Mais c'était qui cette personne ? Comment osait elle s'adresser sur ce ton, à lui, Ludwig Von Leuchtenberg ?! Fallait il lui rappeler son rang ? Sa personne ? Non, restons calme, ne pas s'abaisser au jeu d'un roturier, il ne sait pas ce qu'il fait. Oui, son sang valait mieux que cela, il était capable d'être au dessus, non, il était au dessus.
Ludwig se dressa de tout son long, fixant Arya du haut de ses un mètre quatre vingt six. Laissant planer un silence entre eux, en disant bien plus que les paroles pourraient en dire, son regard impérial, mêlant charme et fierté dû à l'éducation qu'il a reçu, se plantait dans celui du norvégien. Et il voulait devenir un majordome ? Trop sauvage, du moins, c'était il peut être emporté et avait perdu son sang froid.

Mais avait il réalisé à qui il s'adressait ? Le futur duc croisa les bras, en pleine réflexion, que pouvait il lui dire ? La personne en face de lui, lui avait parlé dans une langue incompréhensible, mais vu son accent, cela venait du nord, Suède, Norvège ou Finlande. Cette personne était bipolaire ? Un temps elle se plié en s'excusant à plusieurs reprise, et dans un deuxième temps, là voilà à le provoquer.
Il faut de tout pour un monde, parait il. Le noble espéra secrètement ne plus avoir à faire avec ce genre d'humain. Rien de productif pouvait en sortir, et aucune aide pour son ascension, inutile. Il rompu enfin le silence, reprenant la parole, d'une voix calme, habile et gracieuse, même si son accent bavarois rappelait une certaine rigueur martial :

"Mon pied en serait donc la cause selon vous ?"

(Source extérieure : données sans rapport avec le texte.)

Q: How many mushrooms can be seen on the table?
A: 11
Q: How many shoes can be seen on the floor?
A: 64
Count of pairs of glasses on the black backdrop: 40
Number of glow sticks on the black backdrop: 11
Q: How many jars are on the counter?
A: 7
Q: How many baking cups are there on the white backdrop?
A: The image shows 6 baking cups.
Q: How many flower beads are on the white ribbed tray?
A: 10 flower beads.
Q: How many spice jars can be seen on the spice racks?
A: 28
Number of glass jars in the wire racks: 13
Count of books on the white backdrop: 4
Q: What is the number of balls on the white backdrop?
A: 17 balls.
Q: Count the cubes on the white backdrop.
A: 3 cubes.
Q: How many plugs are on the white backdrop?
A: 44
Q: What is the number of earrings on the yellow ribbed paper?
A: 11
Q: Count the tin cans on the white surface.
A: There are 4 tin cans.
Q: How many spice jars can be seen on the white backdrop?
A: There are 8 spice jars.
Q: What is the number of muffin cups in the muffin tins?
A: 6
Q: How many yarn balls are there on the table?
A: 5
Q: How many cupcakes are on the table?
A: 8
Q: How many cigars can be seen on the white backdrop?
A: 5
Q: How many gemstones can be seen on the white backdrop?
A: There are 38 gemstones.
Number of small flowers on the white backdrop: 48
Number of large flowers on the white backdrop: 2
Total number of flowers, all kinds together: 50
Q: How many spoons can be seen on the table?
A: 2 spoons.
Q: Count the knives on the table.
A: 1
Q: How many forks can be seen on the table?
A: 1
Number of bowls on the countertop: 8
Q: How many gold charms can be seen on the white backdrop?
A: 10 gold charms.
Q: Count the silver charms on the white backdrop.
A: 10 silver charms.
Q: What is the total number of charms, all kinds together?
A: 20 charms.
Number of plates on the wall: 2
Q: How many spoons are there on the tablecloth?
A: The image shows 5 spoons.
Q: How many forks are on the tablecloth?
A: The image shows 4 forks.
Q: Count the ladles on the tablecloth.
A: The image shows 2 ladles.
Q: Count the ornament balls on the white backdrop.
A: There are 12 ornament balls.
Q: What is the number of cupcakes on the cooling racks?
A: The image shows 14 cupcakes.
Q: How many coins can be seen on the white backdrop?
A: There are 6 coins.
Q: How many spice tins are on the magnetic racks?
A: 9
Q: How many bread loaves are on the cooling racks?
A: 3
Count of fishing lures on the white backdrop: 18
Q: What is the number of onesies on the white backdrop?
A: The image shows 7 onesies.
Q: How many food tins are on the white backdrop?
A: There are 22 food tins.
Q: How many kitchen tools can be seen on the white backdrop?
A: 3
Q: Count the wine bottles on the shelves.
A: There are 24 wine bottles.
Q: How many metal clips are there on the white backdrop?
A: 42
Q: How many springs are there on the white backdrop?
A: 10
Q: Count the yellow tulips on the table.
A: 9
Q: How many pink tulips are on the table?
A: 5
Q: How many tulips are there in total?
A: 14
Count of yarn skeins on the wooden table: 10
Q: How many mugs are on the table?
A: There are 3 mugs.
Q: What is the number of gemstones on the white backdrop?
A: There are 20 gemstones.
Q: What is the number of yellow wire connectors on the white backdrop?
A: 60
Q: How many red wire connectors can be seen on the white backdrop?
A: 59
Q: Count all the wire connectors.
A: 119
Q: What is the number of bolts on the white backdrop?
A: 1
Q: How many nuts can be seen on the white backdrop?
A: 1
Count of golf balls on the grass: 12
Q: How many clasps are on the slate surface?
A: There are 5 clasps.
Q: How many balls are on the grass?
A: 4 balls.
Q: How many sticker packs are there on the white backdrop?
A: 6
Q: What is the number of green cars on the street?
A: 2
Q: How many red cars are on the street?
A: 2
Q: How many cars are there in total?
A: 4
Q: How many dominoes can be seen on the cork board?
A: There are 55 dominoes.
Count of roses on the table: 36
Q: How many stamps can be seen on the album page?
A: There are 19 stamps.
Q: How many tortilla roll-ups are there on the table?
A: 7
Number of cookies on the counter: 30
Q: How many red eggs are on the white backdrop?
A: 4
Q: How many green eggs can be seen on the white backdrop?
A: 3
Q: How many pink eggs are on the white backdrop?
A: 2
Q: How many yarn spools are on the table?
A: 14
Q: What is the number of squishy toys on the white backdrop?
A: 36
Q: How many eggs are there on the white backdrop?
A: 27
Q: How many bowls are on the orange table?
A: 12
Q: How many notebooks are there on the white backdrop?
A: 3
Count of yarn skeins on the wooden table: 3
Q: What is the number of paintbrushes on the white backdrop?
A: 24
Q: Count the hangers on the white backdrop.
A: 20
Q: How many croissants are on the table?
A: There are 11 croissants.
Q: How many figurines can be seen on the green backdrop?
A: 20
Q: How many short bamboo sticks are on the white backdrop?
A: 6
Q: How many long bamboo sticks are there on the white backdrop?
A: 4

Ludwig se retourna complétement vers Arya, lui faisant face, il approcha d'un pas, commençant à pianoter de ses doigts sur son autre bras, songeant à diverses choses. Elle ne se dégonflait pas cette nordiste. Devait il le prendre comme une déduction de sa part, ou alors, une moquerie ? Gare à qui tu t'adresses jeune chaperon rouge, le loup peut être déguisé en bien des choses. Un léger sourire apparut sur ses lèvres, celui ci était le reflet de la fierté du noble, n'a t il jamais croisé un sang pur dans sa vie ? Il cessa son jeu de doigt, et parla à nouveau, son sourire se perdant par la même occasion :

" Was Hänschen nicht lernt, lernt Hans nimmermehr... Naïveté...Folie...Audace... Courage...Je ne sais pas à quoi attribué vos paroles, jeune homme. Sauriez vous m'aiguiller ? Je pensais mettre votre agression sur le coup de la maladresse, mais au vu de vos mots, je pourrais en être fautif. J'aimerais savoir, qui est la personne qui pense, que je suis donc... son agresseur ? "


Son sourire réapparu sur ses lèvres, comme si la provocation d'Arya, ne l'avait qu'incité à lancer un jeu idiot entre eux, cela était il simplement par impulsion ? Ou un acte puéril ? Ou, si nous nous laissions rêvé, un acte pour analyser cette personne. Les yeux de Ludwig se fit tenace sur le norvégien, bien décidé visiblement à connaitre sa pensée, comme si en réalité, le futur duc, pouvait avoir un semblant d’intérêt pour ce que pouvait pensé un majordome de sa façon d'être. Cela était aussi un moyen de ne pas faire de vague, Ludwig ne cherchait pas à s'attirer les regards dés le premier jour, il tenait à rester capitaine du club d'escrime et à découvrir cette école.